Yes. And at the hospital where we shot, some of Jean-Do's nurses and his physical therapist were still there, so they could say, yes or no, this is what this looks like. What was great though, in talking to his friends and family and listening to them — their stories all contradicted one another, and what I realized what that, "Oh, this is not a hero, this is just...a man." He liked to travel, he was materialistic, he liked cars, he was shallow, he had a temper, he visited brothels in Brazil — normal things. [laughs] But also, he loved life. Loved his children. That helped me a lot, it freed me, to realize that you don't become a saint when you have a stroke. Finishing the book, for instance, wasn't some great, noble thing for Jean-Do. In fact it was very practical: he wanted to leave something that would [generate income] for his kids, and show everyone else that he could do it. For me, what helped was understanding that he was determined to write the book so that his friends in Paris wouldn't think he was a vegetable! That's all.


Were you wary of being subjected to the kinds of accusations leveled at films that heroicize afflictions and afflicted characters? I have read the term "disability porn" as a description of that tendency.


Of course, yeah. Well [the threat of that kind of accusation] helps motivate you to not...masturbate yourself in portraying such a character, in order to avoid that.


How long was the shoot for the film?


Well, we had seven weeks, but we finished shooting 10 days early, because I guess that's way Julian works —


Under-schedule?


Yeah. He works really quickly, with no rehearsal, and I think it's a very intelligent way of dealing with emotion, to make things very immediate. Instead of wasting time, and take after take, on stupid moments, trying to get something "exactly right." So, in fact, in the schedule they had three days to do the scene with the kids on the beach, and we finished it in one. Because, with kids, you don't need to make them do it over and over, you just capture the moment and move on. And Julian understood that.

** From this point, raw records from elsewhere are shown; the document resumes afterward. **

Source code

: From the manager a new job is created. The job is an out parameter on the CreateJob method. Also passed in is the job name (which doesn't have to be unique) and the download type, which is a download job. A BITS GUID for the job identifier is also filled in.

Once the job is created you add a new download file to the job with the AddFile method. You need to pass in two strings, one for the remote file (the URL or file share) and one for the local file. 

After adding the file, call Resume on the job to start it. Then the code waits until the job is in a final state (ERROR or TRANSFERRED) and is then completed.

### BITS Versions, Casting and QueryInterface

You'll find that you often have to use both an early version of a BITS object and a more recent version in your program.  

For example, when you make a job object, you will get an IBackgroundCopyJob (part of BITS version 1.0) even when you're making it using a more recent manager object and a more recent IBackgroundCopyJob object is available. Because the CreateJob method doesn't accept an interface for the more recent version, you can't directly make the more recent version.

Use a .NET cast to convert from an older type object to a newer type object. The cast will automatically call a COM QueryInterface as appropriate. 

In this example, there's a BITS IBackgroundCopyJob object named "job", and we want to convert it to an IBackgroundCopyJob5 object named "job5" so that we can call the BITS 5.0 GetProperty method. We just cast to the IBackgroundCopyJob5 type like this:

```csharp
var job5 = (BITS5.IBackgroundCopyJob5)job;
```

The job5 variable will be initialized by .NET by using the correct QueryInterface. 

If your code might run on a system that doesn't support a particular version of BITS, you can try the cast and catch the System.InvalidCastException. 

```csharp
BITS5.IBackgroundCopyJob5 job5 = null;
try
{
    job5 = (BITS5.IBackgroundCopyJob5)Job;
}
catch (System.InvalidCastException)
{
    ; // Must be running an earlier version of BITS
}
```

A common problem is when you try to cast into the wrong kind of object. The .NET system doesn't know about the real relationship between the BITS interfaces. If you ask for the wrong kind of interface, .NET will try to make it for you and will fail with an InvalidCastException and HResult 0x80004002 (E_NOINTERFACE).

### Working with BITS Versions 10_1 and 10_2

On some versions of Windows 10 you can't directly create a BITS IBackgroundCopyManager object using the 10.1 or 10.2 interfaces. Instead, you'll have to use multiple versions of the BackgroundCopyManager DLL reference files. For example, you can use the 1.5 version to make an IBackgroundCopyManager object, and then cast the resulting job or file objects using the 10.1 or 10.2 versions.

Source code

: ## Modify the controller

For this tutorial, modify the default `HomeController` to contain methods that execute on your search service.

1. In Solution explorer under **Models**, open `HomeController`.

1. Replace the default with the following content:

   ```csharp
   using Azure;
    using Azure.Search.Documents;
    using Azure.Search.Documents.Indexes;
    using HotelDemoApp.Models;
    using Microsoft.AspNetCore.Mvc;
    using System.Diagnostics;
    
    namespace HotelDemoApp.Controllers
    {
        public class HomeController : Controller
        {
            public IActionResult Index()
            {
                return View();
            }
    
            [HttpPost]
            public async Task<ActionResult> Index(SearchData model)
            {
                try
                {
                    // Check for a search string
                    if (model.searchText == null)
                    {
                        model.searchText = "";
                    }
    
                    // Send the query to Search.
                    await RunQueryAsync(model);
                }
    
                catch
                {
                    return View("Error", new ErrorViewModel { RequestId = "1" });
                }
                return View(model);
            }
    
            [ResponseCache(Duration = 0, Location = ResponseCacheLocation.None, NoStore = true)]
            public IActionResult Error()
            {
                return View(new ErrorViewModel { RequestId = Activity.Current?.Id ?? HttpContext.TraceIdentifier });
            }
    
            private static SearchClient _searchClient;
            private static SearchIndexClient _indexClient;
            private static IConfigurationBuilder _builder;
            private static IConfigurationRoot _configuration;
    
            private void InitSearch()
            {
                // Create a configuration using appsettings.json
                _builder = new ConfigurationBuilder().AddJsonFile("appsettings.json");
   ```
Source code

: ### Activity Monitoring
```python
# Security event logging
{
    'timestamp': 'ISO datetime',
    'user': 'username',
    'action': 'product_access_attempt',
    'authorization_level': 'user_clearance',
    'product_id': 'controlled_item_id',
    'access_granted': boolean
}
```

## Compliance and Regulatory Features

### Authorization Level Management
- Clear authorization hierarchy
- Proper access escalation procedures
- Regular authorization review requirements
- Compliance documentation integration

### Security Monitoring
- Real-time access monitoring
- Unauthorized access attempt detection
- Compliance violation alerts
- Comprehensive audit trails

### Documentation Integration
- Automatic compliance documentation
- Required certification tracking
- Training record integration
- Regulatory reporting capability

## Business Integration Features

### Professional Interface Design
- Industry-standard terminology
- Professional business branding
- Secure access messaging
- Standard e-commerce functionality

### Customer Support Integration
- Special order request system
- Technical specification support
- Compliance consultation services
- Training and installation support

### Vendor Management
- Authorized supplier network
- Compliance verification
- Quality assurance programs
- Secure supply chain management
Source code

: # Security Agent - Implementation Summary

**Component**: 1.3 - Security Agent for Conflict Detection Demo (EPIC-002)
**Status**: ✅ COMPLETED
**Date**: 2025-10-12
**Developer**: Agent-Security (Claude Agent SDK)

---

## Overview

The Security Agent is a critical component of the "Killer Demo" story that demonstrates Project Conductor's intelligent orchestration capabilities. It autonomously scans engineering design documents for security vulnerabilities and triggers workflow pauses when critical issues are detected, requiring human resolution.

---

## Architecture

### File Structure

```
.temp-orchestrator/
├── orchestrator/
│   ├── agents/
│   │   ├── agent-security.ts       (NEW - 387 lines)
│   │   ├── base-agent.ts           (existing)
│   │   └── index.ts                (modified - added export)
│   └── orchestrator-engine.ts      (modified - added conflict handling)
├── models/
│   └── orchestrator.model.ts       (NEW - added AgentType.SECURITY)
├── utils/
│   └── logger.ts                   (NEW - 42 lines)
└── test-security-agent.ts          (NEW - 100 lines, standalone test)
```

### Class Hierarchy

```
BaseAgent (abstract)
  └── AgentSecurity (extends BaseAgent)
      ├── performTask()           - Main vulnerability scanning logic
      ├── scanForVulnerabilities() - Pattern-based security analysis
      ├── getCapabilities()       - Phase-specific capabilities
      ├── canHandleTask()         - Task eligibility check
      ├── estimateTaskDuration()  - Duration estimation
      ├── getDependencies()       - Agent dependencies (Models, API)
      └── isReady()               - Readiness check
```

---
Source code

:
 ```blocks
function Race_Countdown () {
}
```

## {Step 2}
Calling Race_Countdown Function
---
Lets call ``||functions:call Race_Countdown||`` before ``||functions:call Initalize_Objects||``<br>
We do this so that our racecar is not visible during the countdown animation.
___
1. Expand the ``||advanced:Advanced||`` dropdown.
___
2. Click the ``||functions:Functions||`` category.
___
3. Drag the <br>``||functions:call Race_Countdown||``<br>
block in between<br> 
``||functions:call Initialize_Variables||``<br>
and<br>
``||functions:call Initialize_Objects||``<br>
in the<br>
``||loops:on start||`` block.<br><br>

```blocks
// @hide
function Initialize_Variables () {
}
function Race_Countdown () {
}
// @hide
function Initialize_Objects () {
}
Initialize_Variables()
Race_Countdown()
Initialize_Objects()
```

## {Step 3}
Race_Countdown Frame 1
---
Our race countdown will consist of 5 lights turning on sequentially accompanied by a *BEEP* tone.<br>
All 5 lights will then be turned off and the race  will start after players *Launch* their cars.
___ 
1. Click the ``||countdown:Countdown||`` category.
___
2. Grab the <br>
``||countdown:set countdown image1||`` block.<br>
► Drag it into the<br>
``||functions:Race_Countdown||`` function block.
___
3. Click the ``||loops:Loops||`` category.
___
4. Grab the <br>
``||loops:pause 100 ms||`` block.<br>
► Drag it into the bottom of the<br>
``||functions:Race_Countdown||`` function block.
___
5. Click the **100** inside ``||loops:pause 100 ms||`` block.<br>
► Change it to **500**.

So you spent seven weeks in this rather exhausting state of being "locked in" all day — how did you cope with that? How did you literally rise up and walk off of the set at the end of each day? How would you unwind?


I went to the casino [close to the hospital where they filmed in Pas de Calais]. I drank a lot, with the other actors, and then won lots of money.


And that helped?


Yeah! Usually, it did.


"The Diving Bell and the Butterfly" opens in limited release on November 30th.